• _What you are asked to do_
Write out every line of the listing below word for word, leaving out the pictures.

• _Data to examine_
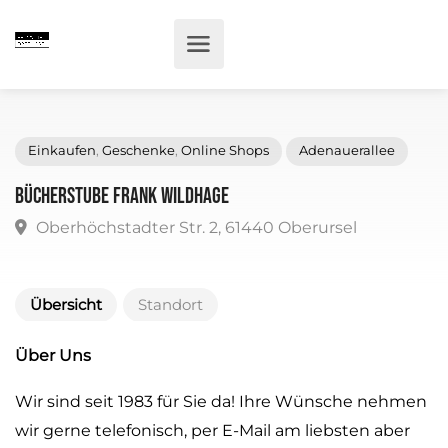
Einkaufen
,
Geschenke
,
Online Shops
Adenauerallee
Bücherstube Frank Wildhage
Oberhöchstadter Str. 2, 61440 Oberursel
Übersicht
Standort
Über Uns
Wir sind seit 1983 für Sie da! Ihre Wünsche nehmen
wir gerne telefonisch, per E-Mail am liebsten aber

• _Result_
Einkaufen
,
Geschenke
,
Online Shops
Adenauerallee
Bücherstube Frank Wildhage
Oberhöchstadter Str. 2, 61440 Oberursel
Übersicht
Standort
Über Uns
Wir sind seit 1983 für Sie da! Ihre Wünsche nehmen
wir gerne telefonisch, per E-Mail am liebsten aber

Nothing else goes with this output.